An Ohio Court of Appeals recently decided an equitable mortgage case that stresses the importance of obtaining and maintaining records from your deals. In Wilmington Savs. Fund Soc. v. Woods, 2nd Dist. Montgomery No. 28730, 2020-Ohio-4599, the Plaintiff-lender Wilmington Savings Fund Society, FSB (“Wilmington”) sought to foreclose on property that had been owned by Joanna Woods (“Woods”), who died in 2014. Wilmington asserted that Woods had also executed a Mortgage securing the Note. However, that Mortgage was never recorded “as a result of an error made at the closing of the loan,” and “despite diligent efforts,” Wilmington could not locate even a copy of that Mortgage. As such, Wilmington asked the trial court to find that Wilmington was entitled to an equitable mortgage encumbering the property.
Woods’ heirs argued that an equitable mortgage may only be enforced between the mortgagor and mortgagee, and not against third parties such as the heirs. The trial court agreed with the heirs and granted their motion for summary judgment, reasoning that a mortgage is only effective against third parties once it has been recorded, and therefore, an unrecorded equitable mortgage cannot be enforced against a non-party to the underlying conveyance.
Ohio’s Second District Court of Appeals reversed the trial court’s decision. The Court reasoned that because the heirs to an estate essentially “stand in the shoes” of the decedent, those heirs cannot inherit a greater interest than the decedent possessed before death. Thus, the Court of Appeals held that, even though the Mortgage had not been recorded, the lack of recording did not affect the validity of the Mortgage as against the mortgagor or the mortgagor’s heirs or devisees.

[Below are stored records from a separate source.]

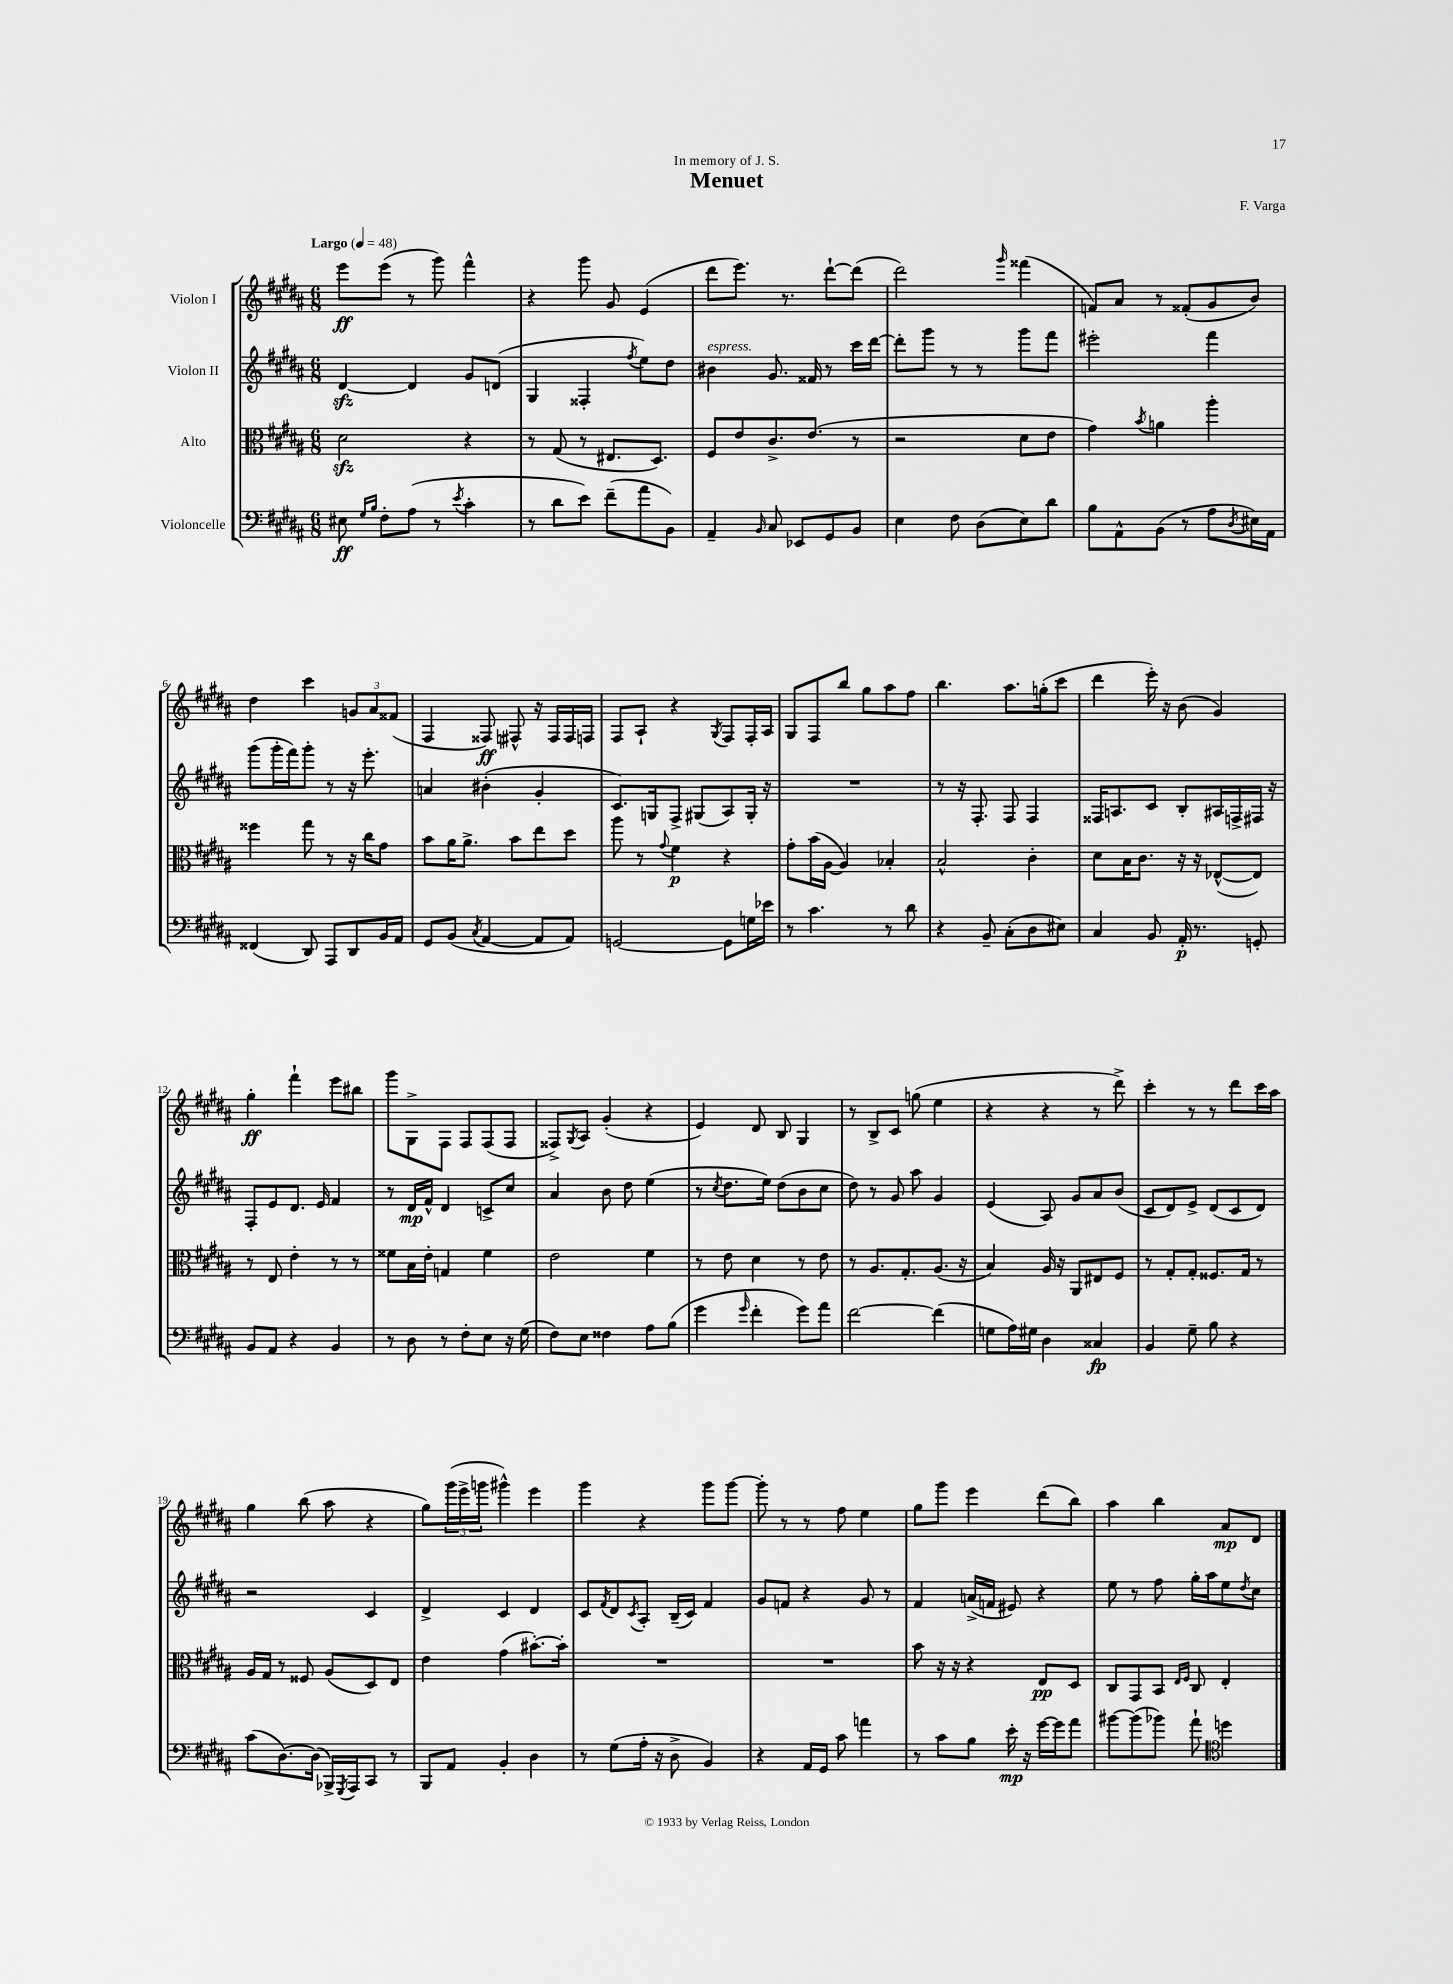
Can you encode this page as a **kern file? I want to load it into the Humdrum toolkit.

**kern	**kern	**kern	**kern
*staff4	*staff3	*staff2	*staff1
*clefF4	*clefC3	*clefG2	*clefG2
*k[f#c#g#d#a#]	*k[f#c#g#d#a#]	*k[f#c#g#d#a#]	*k[f#c#g#d#a#]
*M6/8	*M6/8	*M6/8	*M6/8
*MM48	*MM48	*MM48	*MM48
8E#\	2d#\	[4d#/	8eee\L
16qqG#/LL	.	.	.
16qqB/JJ	.	.	.
8F#'\L	.	.	(8eee\J
(8A#\J	.	4d#/]	8r
8r	.	.	8ggg#\)
8qe/	.	.	.
4c#'\	4r	8g#/L	4fff#^^\
.	.	(8d/J	.
=	=	=	=
8r	8r	4G#/	4r
8d#\L	(8G#/	.	.
8e\J)	8r	4F##'/	8ggg#\
(8f#~\L	8.E#/L	.	8g#/
.	.	8qff#/	.
8a#\	.	8ee\L)	(4e/
.	8.D#/J)	.	.
8BB\J)	.	8dd#\J	.
=	=	=	=
4AA#~/	8F#/L	4b#\	8ddd#\L
.	8e/	.	8.eee\J)
16qqBB/	.	.	.
8C#/	8.c#^/	8.g#/	.
.	.	.	8.r
8EE-/L	.	.	.
.	(8.e/J	16f##/	.
8GG#/	.	8r	[8ddd#`\L
8BB/J	8r	16ccc#\LL	(8ddd#\]J
.	.	[16ddd#\JJ	.
=	=	=	=
4E\	2r	8ddd#'\]L	2ddd#\)
.	.	8ggg#\J	.
8F#\	.	8r	.
(8D#\L	.	8r	.
.	.	.	16qqggg#/
8E\)	8d#\L	8ggg#\L	(4fff##\
8d#\J	8e\J	8fff#\J	.
=	=	=	=
8B\L	4g#\)	2eee#'\	8f/L)
8AA#^^\	.	.	8a#/J
.	8qb/	.	.
(8BB\J	4a\	.	8r
8r	.	.	(8f##'/L
8A#\L	4aa#'\	4fff#\	8g#/
8qD#/	.	.	.
16E#\L)	.	.	8b/J)
16AA#\JJ	.	.	.
=	=	=	=
(4FF##/	4ff##\	(8ggg#\L	4dd#\
.	.	16ggg#'\L	.
.	.	16fff#\J)	.
8DD#/)	8gg#\	8ggg#'\J	4ccc#\
8AAA#/L	8r	8r	.
8DD#/	16r	16r	12g/L
.	16cc#\LK	8.eee'\	.
.	.	.	12a#/
16BB/L	8g#\J	.	.
.	.	.	(12f##/J
16AA#/JJ	.	.	.
=	=	=	=
8GG#/L	8b\L	4a/	4F#/
(8BB/J	16a#\K	.	.
.	8.a#^\J	.	.
8qC#/	.	.	.
[4AA#/	.	(4b#'\	8F##/)
.	8b\L	.	8F#^^/
8AA#/]L	8ee\	4g#'/	16r
.	.	.	16F#/LL
8AA#/J)	8dd#\J	.	16F#/
.	.	.	16F/JJ
=	=	=	=
[2GG/	8aa#\	8.c#/L)	8F#/L
.	8r	.	8A#`/J
.	.	16G/k	.
.	8qqg#/	.	.
.	4f#\	8F#^/J	4r
.	.	(8G#/L	.
.	.	.	8qG#/
8GG\]L	4r	8A#/)	8F#/L
16G\L	.	16G#'/Jk	16F#'/L
16e-\JJ	.	16r	16A#/JJ
=	=	=	=
8r	8g#'\L	2.r	8G#/L
4.c#\	(16b\L	.	8F#/
.	[16A#\JJ	.	.
.	4A#/])	.	8bb/J
.	.	.	8gg#\L
8r	4B-'/	.	8aa#\
8d#\	.	.	8ff#\J
=	=	=	=
4r	2B^^/	8r	4.bb\
.	.	16r	.
.	.	8.F#'/	.
8BB~/	.	.	.
(8C#'\L	.	8F#/	8.aa#\L
8D#\	4c#'\	4F#/	.
.	.	.	(16gg'\k
8E#\J)	.	.	8ccc#\J
=	=	=	=
4C#/	8d#\L	16F##/LK	4ddd#\
.	.	8.A/	.
.	16B\K	.	.
.	8.c#\J	.	.
8BB/	.	8c#/J	16eee'\)
.	.	.	16r
16AA#'/	16r	8B'/L	(8b\
8.r	16r	.	.
.	([8E-^^/L	16A#/L	4g#/)
.	.	16F^/	.
8GG'/	8E-/]J)	16F#/JJ	.
.	.	16r	.
=	=	=	=
8BB/L	8r	8F#'/L	4gg#'\
8AA#/J	8E/	8e/	.
4r	4e'\	8.d#/J	4fff#`\
.	.	16e/	.
4BB/	8r	4f#/	8eee\L
.	8r	.	8bb#\J
=	=	=	=
8r	8f##\L	8r	8ggg#\L
8D#\	16B\L	16d#/LL	8G#^\
.	16e'\JJ	16f#^^/JJ	.
8r	4G/	4d#/	8F#\J
8F#'\L	.	.	8F#/L
8E\J	4f##\	8c^/L	(8F#/
16r	.	8cc#/J	8F#/J
(16G#\	.	.	.
=	=	=	=
8F#\L)	2e\	4a#/	8F##^/L)
.	.	.	8qG#/
8E\J	.	.	8A#/J
4F##\	.	8b\	(4g#'/
.	.	8dd#\	.
8A#\L	4f#\	(4ee\	4r
(8B\J	.	.	.
=	=	=	=
4g#\	8r	8r	4e/)
.	.	8qcc#/	.
.	8e\	8.dd#\L	.
16qqg#/	.	.	.
4f#'\	4d#\	.	8d#/
.	.	16ee\Jk)	.
.	.	(8dd#\L	8B/
8g#\L)	8r	8b\	4G#/
8a#\J	8e\	8cc#\J	.
=	=	=	=
[2f#\	8r	8dd#\)	8r
.	8.A#/L	8r	8B^/L
.	.	8g#/	8c#/J
.	8.G#'/	.	.
.	.	8aa#\	(8gg\
(4f#\]	(8.A#/J	4g#/	4ee\
.	16r	.	.
=	=	=	=
8G\L	4B/)	(4e/	4r
16A#\L)	.	.	.
16G#\JJ	.	.	.
4D#\	16A#/	8A#/)	4r
.	16r	.	.
.	8AA#/L	8g#/L	.
4C##/	8E#/	8a#/	8r
.	8F#/J	(8b/J	8ddd#^\)
=	=	=	=
4BB/	8r	8c#/L	4ccc#'\
.	8G#'/L	8d#/)	.
8G#~\	8G#'/J	8e^/J	8r
8B\	8.F##/L	(8d#/L	8r
4r	.	8c#/	8ddd#\L
.	16G#/Jk	.	.
.	8r	8d#/J)	16ccc#\L
.	.	.	16aa#\JJ
=	=	=	=
(8c#\L	16A#/LL	2r	4gg#\
.	16G#/JJ	.	.
[8.D#\)	8r	.	.
.	8F##/	.	(8bb\
(16D#\]Jk	.	.	.
16BBB-^/LL)	(8A#/L	.	8aa#\
8qGGG#/	.	.	.
16AAA#/J	.	.	.
8CC#/J	8D#/)	4c#/	4r
8r	8E/J	.	.
=	=	=	=
8BBB/L	4e\	4d#^/	8gg#\L)
8AA#/J	.	.	(24ggg#\L
.	.	.	24eee^\
.	.	.	24ggg\JJ
4BB'/	(4g#\	4c#/	4ggg#^^\)
4D#\	[8.b#'\L)	4d#/	4eee\
.	16b#'\]Jk	.	.
=	=	=	=
8r	2.r	8c#/L	4ggg#\
.	.	8qf#/	.
(8G#\L	.	8d#/	.
.	.	8qc#/	.
16A#'\Jk	.	8A#'/J	4r
16r	.	.	.
8D#^\	.	(16B~/LL	.
.	.	16c#/JJ)	.
4BB/)	.	4f#/	8ggg#\L
.	.	.	[8ggg#\J
=	=	=	=
4r	2.r	8g#/L	8ggg#'\]
.	.	8f/J	8r
16AA#/LL	.	4r	8r
16GG#/JJ	.	.	.
8c#\	.	.	8ff#\
4a\	.	8g#/	4ee\
.	.	8r	.
=	=	=	=
8r	8b\	4f#/	8gg#\L
8c#\L	16r	.	8ggg#\J
.	16r	.	.
8B\J	4r	(16a^/LL	4eee\
.	.	16f/JJ	.
16e'\	.	8e#/)	.
16r	.	.	.
[16g#\LL	8E/L	4r	(8ddd#\L
16g#\]J	.	.	.
8a#\J	8D#/J	.	8bb\J)
=	=	=	=
[8b#\L	8C#/L	8ee\	4aa#\
(8b#\]	8GG#/	8r	.
8b-\J)	8BB/J	8ff#\	4bb\
.	16qqE/LL	.	.
.	16qqF#/JJ	.	.
8a#`\	8C#/	16gg#'\LL	.
.	.	16aa#\J	.
*clefC4	*	*	*
4dd\	4E'/	8ee\	8a#/L
.	.	8qdd#/	.
.	.	8cc#\J	8d#/J
==	==	==	==
*-	*-	*-	*-
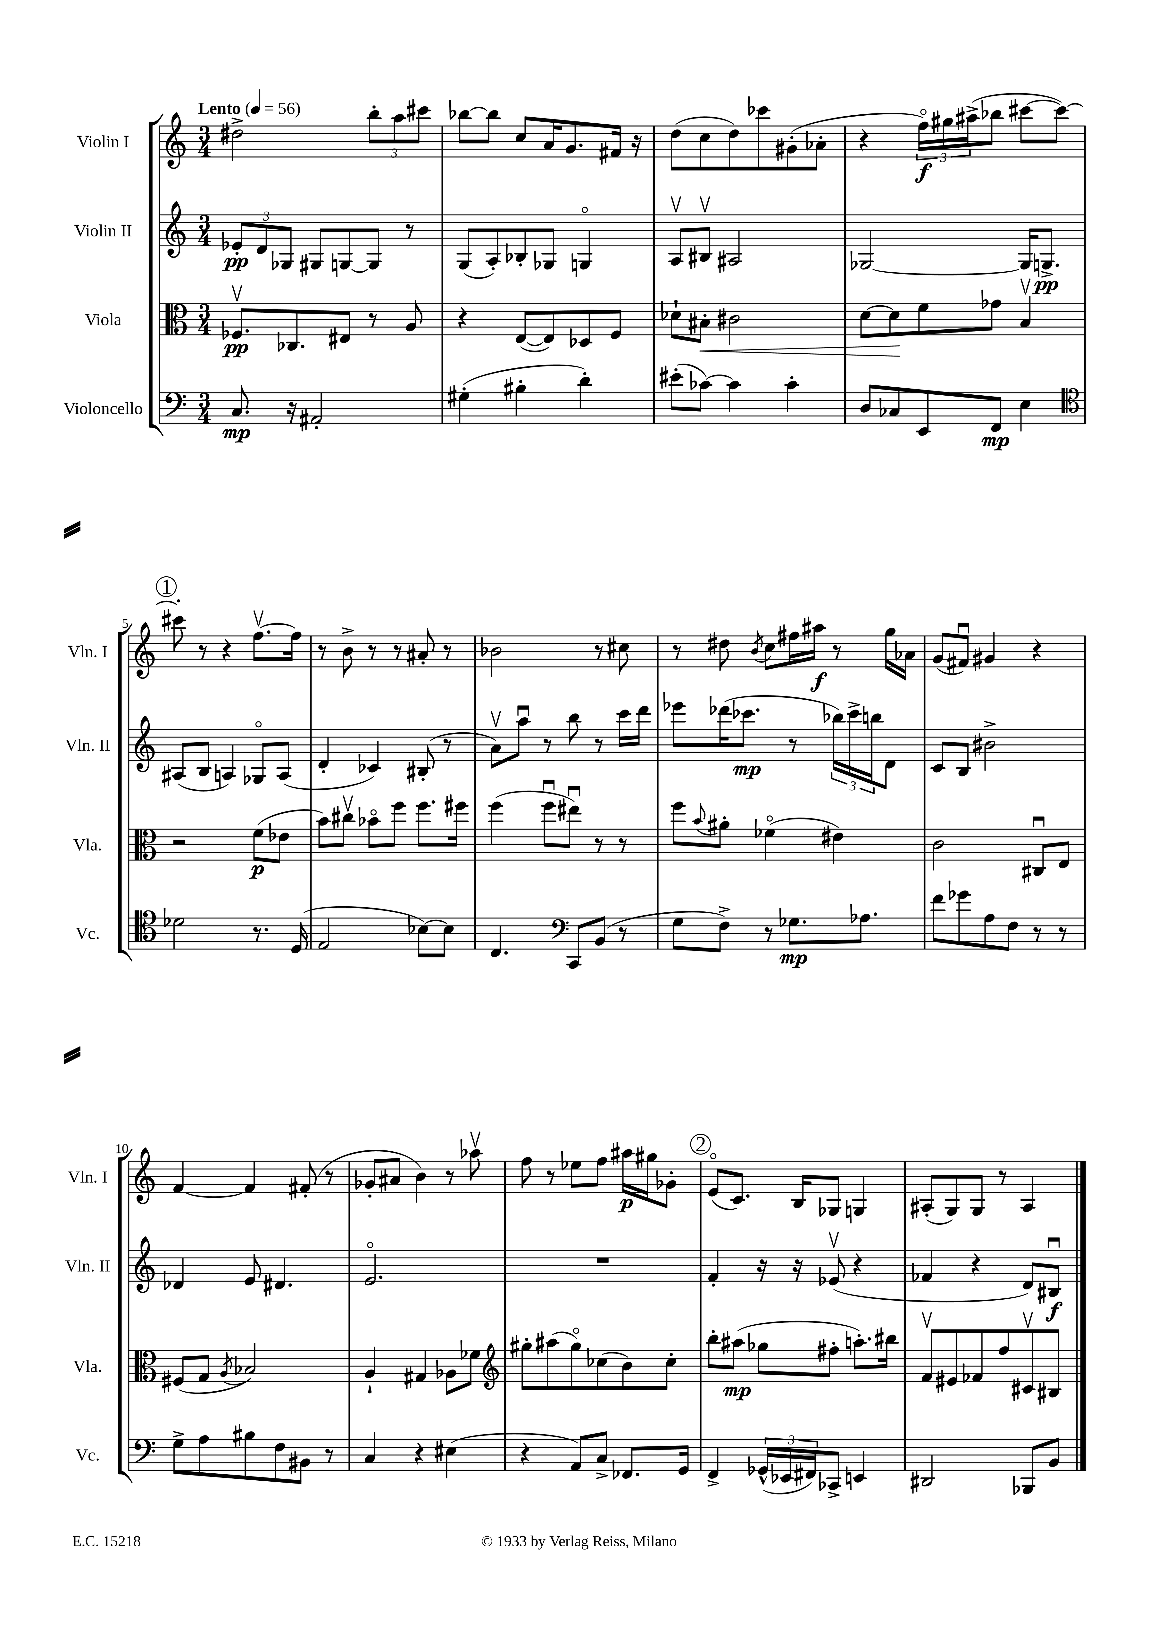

The Wilmington case illustrates how important it is to retain copies of all instruments concerning a transaction. If Wilmington had a copy of the Mortgage executed by Woods, Wilmington would be virtually assured of its ability to prove the existence of an enforceable mortgage. But without even copy of that Mortgage, Wilmington still faces a steep hill to climb to achieve a total victory.